Friday, February 21, 2020

Kerenhappuch Norman Turner, Revolutionary War Heroine

Most ancestors you find are ordinary people, farmers or laborers.  Some bore arms or even gave their lives for their country.  I am grateful for the sacrifices and hardships borne by those who helped to build a better life for their descendants.  But often there is not much known about people beyond where they lived and died.  Occasionally you find a criminal or a scoundrel, or a prominent townsperson.  But every once in a while, you run across a really interesting and heroic person.  I just discovered that the following woman is my 8th great aunt (via the families Coburn->McCulloch->Moss->Norman). 


A Heroine of '76
Mrs. Kerenhappuch Turner
Mother of Elizabeth
The Wife of Joseph
Morehead of N.C. And
Grandmother of Captain
James and of John Morehead
A Young N.C. Soldier Under
Greene, Rode Horse-back from
Her Maryland Home and At
Guilford Courthouse Nursed
To Health A Badly Wounded Son
Kerenhappuch Norman was born about 1710 in Spotsylvania County, Virginia.  Her magnificent name comes from one of the three daughters of Job (her sisters Kesiah and Jemima certainly got easier names).  Her husband was a tobacco farmer named James Turner and they had 8 children. 

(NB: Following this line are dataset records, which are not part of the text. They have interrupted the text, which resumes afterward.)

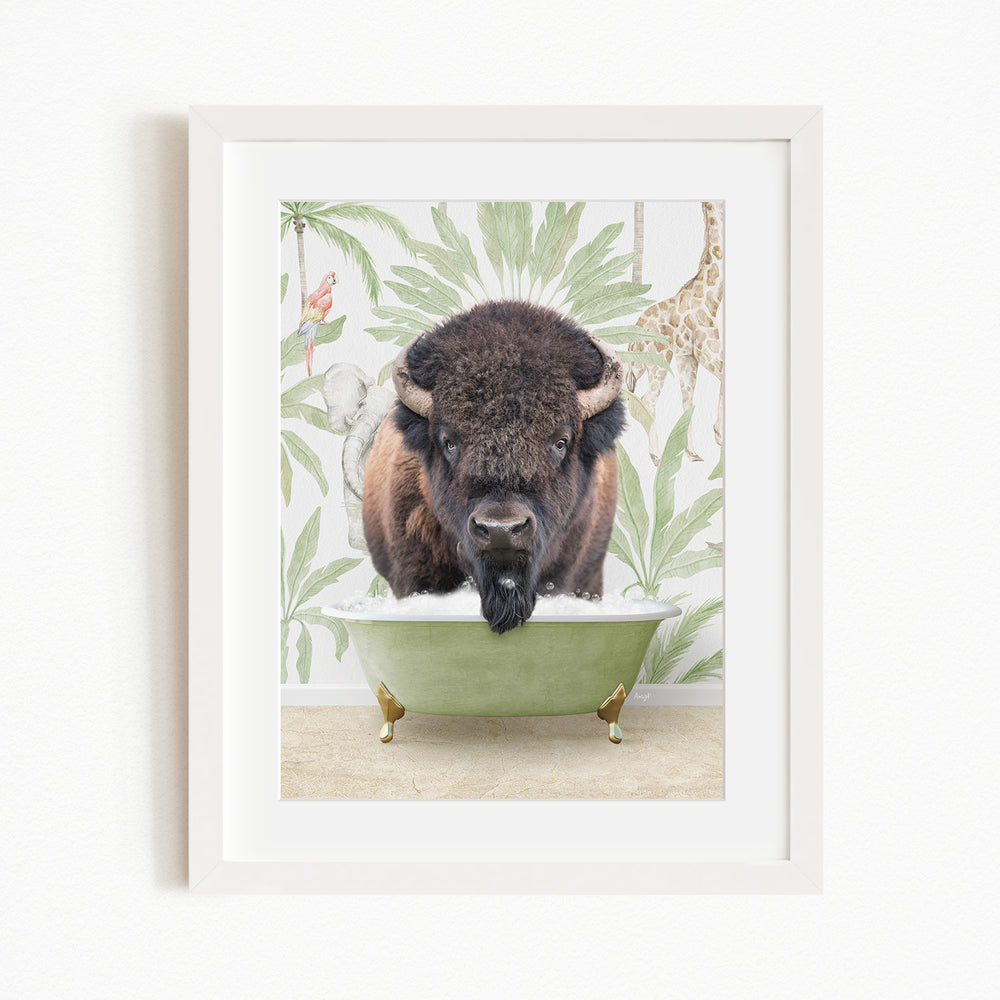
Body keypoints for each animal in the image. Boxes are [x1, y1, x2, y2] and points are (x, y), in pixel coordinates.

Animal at [625, 201, 724, 463]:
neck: (711, 298)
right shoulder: (708, 353)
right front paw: (718, 435)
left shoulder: (687, 357)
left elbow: (688, 403)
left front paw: (694, 451)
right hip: (659, 362)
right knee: (648, 401)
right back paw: (656, 456)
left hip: (642, 366)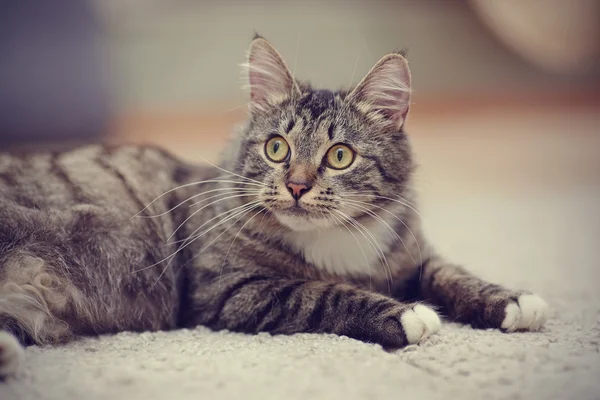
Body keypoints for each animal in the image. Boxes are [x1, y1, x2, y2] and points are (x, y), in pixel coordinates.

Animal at [0, 36, 548, 376]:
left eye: (340, 156)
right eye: (277, 149)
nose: (298, 187)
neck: (335, 239)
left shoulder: (410, 252)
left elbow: (452, 274)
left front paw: (513, 302)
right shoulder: (228, 289)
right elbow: (320, 293)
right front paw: (408, 315)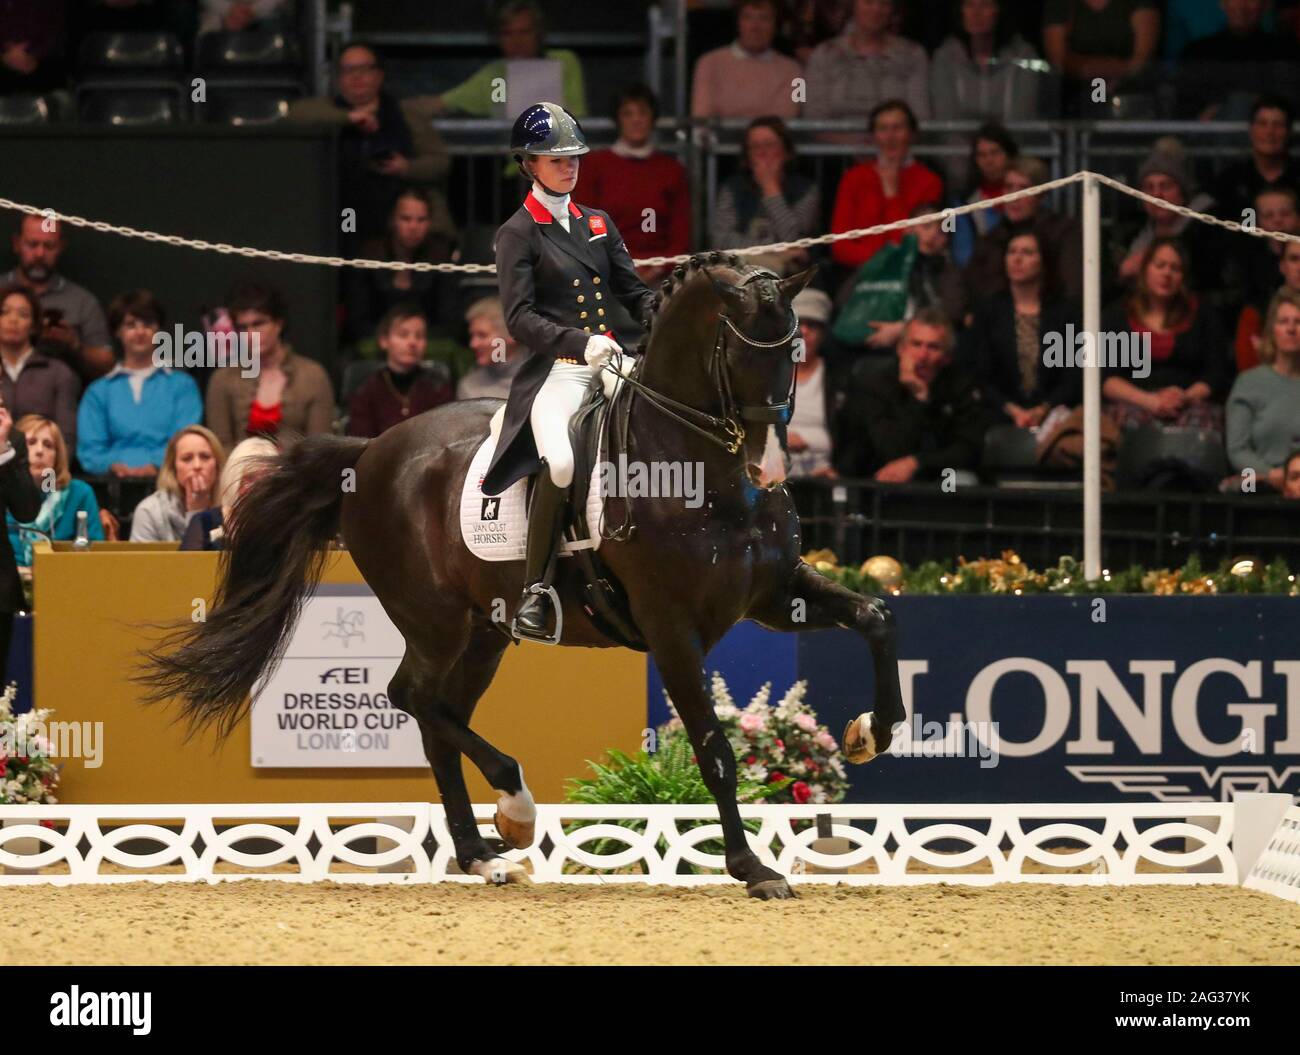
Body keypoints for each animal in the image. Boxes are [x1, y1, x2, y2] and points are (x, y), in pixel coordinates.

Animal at [137, 255, 899, 899]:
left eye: (795, 354)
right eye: (738, 352)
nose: (771, 470)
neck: (700, 468)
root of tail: (371, 448)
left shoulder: (774, 595)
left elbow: (875, 617)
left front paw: (870, 732)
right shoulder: (671, 628)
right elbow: (714, 746)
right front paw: (752, 867)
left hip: (482, 632)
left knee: (437, 716)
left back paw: (482, 853)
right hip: (436, 620)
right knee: (414, 697)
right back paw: (515, 809)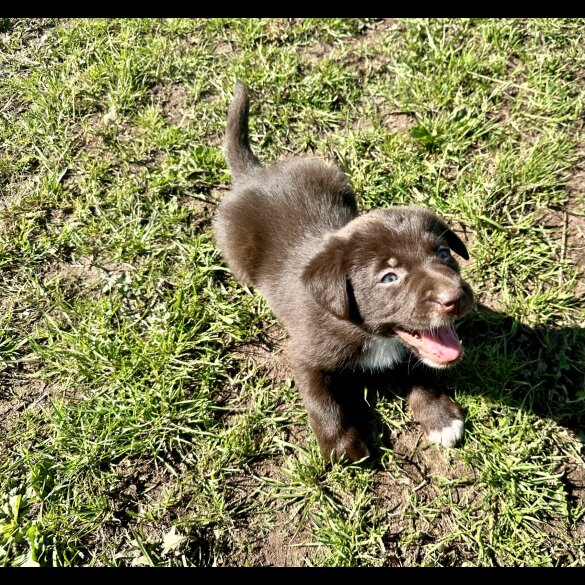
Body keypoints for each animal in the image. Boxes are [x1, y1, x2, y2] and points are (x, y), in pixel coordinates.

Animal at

In the Revolution, she served as a courier.  As an older woman, she was able to travel freely on horseback without raising supsicion.  Her son was wounded at the battle of Guilford Court House.  Upon hearing about this, she rode on horseback from Maryland to North Carolina to care for him.  She fashioned a dripping tub over his wound to keep his infection clean and cool, and also treated other injured soldiers.  For her deeds, she is remembered with a statue (the first dedicated to a heroine of the Revolution) at the battlefield. 

As impressive as her feats were in her 60's, she must have continued to maintain an active lifestyle. She died after a fall from a horse while hunting with her grandsons in 1804, when she was likely in her 90's.